FRAGMENTO SELECCIONADO:
La otra heideggeriana “relación de parentesco” ineludible es, por supuesto, con Lacan. Sí,
pero, ¿con qué cosa -valga el término- de Lacan? En relación al GeStell, al
“emplazamiento”, a la “esencia de la técnica”, me parece igualmente ineludible referirse al
escrito sobre “La ciencia y la verdad”, aunque Lacan no haga allí cuestión del nombre-de-
autor Heidegger. De lo que sí se hace clarísima cuestión allí, en cambio, es de cuál es la
(anti) “representación” propia del sujeto freudiano, que lleva de nuevo inequívocamente a
una nítida historización. El sujeto del psicoanálisis es –como se recordará que lo afirma
Lacan enfáticamente- el sujeto de la ciencia moderna. Cito textualmente: “Es impensable
que el psicoanálisis como práctica, que el Inconsciente, el de Freud, como descubrimiento,
hubiesen tenido lugar antes del nacimiento, en el siglo que ha sido llamado el siglo del
genio, el XVII, de la ciencia (…) pero que más que encontrar allí su arcaísmo, tira del hilo
hacia sí de una manera que muestra mejor su diferencia respecto de cualquier otro”. Y un
poco más adelante: “A ese origen indudable, patente en todo el trabajo de Freud, a la
lección que nos deja como jefe de escuela, se debe el que el marxismo no tenga alcance –y
no sé de ningún marxismo que haya mostrado en ello alguna insistencia- para poner en
entredicho su pensamiento en nombre de sus lazos históricos”. La cadena asociativa, aquí,
la que lleva de la revolución científica del siglo XVII al marxismo, no podría ser más clara
–y convengamos que ese no es el caso más frecuente en Lacan-: si hubiera que
“heideggerianizar” ese lenguaje, habría que decir que si hay un DaSein del psicoanálisis no
puede ser otro que el emplazado –y dividido - por el GeStell de la tecnociencia moderna,
es decir por el sociometabolismo del Capital. Nuevamente, Lacan (y Freud antes que él) se
separan radicalmente, en esto, de cualquier imaginario deshistorizadamente arcaizante: no
otra puede ser la interpretación de la referencia que hace el mismo Lacan a la ruptura de
Freud con Jung y su intento de restauración de “un sujeto dotado de profundidades”.

QUÉ SE PIDE:
1 - Condensa en una versión más breve el párrafo del fragmento que comienza con «La otra heideggeriana», sin perder sus datos principales.
2 - Prolonga el fragmento sobre Heidegger y Lacan a partir de su última oración.
Las entradas que siguen son material independiente del fragmento.

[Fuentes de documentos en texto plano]
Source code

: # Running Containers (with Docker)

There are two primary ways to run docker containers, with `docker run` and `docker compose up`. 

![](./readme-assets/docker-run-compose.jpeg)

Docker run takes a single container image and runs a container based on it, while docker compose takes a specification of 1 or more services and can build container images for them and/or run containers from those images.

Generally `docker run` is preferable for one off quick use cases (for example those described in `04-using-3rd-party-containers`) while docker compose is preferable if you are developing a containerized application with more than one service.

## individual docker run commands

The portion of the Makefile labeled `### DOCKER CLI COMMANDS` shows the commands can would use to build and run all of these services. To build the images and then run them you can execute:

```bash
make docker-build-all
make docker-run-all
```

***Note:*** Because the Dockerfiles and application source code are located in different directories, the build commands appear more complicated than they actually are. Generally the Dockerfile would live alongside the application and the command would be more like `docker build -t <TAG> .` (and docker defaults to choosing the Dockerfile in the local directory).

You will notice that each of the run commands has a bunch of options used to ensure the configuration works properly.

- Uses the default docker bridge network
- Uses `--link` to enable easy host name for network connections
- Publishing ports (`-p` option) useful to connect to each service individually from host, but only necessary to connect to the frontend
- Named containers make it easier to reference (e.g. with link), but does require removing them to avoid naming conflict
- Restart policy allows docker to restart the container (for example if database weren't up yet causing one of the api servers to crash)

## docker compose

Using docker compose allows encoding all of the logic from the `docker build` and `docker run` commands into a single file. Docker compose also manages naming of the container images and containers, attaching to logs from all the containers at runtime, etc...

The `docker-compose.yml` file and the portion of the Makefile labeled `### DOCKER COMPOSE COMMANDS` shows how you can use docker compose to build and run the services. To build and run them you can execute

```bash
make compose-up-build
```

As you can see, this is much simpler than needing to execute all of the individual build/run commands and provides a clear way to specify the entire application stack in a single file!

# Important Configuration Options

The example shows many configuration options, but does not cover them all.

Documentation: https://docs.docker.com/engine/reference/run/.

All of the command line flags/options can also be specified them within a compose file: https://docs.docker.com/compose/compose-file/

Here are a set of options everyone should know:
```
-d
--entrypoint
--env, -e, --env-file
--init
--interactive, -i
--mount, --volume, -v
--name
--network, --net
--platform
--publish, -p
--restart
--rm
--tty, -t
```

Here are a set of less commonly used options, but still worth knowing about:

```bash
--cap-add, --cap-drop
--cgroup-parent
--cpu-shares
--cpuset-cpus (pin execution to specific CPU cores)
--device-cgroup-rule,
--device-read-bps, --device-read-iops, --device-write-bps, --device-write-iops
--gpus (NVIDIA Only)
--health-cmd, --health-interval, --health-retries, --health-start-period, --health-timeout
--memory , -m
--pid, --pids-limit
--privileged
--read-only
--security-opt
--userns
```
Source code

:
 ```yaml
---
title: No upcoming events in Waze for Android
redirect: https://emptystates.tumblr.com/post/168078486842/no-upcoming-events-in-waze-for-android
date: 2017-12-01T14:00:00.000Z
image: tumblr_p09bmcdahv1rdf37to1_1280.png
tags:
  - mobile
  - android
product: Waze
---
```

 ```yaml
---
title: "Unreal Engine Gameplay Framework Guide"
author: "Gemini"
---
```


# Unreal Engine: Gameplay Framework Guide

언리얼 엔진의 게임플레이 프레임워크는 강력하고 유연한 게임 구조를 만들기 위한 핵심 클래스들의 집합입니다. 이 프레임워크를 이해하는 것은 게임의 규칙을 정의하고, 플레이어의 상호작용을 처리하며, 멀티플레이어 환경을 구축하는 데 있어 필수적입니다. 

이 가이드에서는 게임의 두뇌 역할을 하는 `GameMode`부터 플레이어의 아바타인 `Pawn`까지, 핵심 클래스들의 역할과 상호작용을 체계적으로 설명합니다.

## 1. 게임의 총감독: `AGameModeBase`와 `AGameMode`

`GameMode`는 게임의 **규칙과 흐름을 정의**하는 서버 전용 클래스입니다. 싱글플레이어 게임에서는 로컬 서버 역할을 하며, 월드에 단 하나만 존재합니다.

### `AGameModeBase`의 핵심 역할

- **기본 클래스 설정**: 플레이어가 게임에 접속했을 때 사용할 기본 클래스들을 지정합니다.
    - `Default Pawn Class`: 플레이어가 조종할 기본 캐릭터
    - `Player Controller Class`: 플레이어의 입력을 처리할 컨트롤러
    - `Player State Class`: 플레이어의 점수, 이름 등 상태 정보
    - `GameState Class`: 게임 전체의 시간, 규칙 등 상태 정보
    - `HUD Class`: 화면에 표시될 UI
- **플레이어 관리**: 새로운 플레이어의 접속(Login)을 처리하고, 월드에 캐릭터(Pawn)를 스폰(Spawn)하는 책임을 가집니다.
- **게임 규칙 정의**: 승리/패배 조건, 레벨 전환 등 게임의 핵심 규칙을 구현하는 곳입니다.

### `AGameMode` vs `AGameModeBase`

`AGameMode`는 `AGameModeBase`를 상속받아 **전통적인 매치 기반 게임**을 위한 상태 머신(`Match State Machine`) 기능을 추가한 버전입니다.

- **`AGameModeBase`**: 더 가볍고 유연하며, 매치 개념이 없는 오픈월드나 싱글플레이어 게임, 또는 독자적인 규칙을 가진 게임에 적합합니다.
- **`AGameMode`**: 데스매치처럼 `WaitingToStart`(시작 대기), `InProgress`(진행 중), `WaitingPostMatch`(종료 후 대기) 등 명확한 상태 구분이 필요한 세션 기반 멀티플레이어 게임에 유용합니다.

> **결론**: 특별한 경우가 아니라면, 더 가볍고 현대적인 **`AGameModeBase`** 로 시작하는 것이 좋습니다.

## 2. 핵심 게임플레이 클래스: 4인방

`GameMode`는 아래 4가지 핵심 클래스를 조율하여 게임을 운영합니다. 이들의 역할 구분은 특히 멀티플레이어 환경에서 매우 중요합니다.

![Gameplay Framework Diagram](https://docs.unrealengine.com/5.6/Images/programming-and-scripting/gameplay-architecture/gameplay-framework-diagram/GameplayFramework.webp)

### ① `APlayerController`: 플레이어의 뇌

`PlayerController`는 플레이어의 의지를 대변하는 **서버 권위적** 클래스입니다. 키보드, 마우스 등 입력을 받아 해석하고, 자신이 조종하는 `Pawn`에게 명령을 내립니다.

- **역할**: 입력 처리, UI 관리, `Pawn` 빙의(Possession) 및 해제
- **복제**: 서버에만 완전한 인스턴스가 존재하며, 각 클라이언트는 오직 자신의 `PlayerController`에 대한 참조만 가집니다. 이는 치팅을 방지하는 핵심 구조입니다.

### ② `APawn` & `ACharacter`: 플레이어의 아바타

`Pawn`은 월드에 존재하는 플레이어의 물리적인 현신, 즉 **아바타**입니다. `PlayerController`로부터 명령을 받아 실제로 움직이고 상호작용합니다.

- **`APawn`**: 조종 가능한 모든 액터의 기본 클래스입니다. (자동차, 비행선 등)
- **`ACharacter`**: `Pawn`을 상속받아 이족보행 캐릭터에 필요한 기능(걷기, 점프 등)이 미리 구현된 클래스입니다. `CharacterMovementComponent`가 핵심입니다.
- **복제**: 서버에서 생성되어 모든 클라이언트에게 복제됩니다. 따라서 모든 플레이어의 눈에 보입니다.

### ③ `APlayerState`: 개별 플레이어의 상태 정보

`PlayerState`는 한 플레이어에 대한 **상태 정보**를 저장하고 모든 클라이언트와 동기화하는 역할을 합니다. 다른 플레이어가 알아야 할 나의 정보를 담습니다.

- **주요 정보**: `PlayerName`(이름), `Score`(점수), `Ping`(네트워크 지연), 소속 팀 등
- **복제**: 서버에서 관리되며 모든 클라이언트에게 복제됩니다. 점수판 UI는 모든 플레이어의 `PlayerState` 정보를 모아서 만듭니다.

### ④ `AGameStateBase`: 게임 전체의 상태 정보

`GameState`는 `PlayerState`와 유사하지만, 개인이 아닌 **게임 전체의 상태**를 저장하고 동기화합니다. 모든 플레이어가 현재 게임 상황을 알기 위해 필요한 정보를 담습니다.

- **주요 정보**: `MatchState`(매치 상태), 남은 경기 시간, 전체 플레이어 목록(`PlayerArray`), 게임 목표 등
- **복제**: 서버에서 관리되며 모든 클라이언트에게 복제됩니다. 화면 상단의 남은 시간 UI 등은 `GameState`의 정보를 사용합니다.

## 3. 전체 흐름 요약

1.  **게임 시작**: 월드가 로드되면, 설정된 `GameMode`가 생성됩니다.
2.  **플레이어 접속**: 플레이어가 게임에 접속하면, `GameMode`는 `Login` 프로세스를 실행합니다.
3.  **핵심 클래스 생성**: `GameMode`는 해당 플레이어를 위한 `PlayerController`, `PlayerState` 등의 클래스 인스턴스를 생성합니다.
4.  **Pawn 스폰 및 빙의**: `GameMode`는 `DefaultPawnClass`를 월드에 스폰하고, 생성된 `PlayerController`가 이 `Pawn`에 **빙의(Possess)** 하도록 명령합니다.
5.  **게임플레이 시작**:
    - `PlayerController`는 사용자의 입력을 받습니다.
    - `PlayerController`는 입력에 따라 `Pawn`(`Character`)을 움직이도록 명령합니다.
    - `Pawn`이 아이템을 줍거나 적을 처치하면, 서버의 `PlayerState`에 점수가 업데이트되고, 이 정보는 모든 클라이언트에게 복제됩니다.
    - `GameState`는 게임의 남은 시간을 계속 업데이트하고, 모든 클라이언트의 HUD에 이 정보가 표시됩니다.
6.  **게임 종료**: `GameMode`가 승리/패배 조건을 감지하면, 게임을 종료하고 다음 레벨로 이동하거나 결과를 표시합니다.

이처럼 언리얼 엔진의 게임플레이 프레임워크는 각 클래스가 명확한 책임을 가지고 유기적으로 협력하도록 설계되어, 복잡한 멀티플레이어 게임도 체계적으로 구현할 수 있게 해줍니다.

RESPUESTAS:
1 - La otra relación de parentesco heideggeriana ineludible es con Lacan. Para abordar el GeStell, el «emplazamiento» o la «esencia de la técnica», conviene acudir a «La ciencia y la verdad», aunque Lacan no mencione allí a Heidegger. Ese escrito sí aclara cuál es la (anti)«representación» del sujeto freudiano, lo que conduce a una historización: el sujeto del psicoanálisis es el sujeto de la ciencia moderna. Según Lacan, el psicoanálisis y el Inconsciente freudiano habrían sido impensables antes del nacimiento de la ciencia en el siglo XVII. Por ese origen, el marxismo no alcanza a poner en entredicho el pensamiento de Freud en nombre de sus lazos históricos. La cadena que va de la revolución científica al marxismo es, por tanto, clara. En lenguaje heideggeriano, el DaSein del psicoanálisis sería el emplazado y dividido por el GeStell de la tecnociencia moderna, es decir, por el sociometabolismo del Capital. Así, Lacan y Freud rompen con todo imaginario arcaizante deshistorizado, como muestra la referencia de Lacan a la ruptura de Freud con Jung y a su intento de restaurar «un sujeto dotado de profundidades».

2 -
En fin, pero antes de -y para- finalizar: ya que empezamos con la metáfora lévistraussiana
de las “estructuras del parentesco” de Heidegger aprovechándonos de esa frase de Thomas
Bernhard, no dejemos escapar las otras metáforas, igualmente dignas de las Mitológicas de
Lévi-Strauss, que hace Bernhard en nuestra parrafada, y que tienen que ver con la cocina.
La filosofía es allí frita, asada, cocida. Es leche ordeñada o flan. Es entremés o copita de
jerez servida en almuerzos pequeñoburgueses. Bien, siguiendo la idea bernhardiana de que
sería tan tonto negar nuestra parentela con Heidegger como entusiasmarnos excesivamente
con ella, diríamos que es asimismo tan tonto rechazar esas cosas ricas como atiborrarnos
hasta la indigestión. Cualquiera de esas dos cosas sería alguna forma del emplazamiento.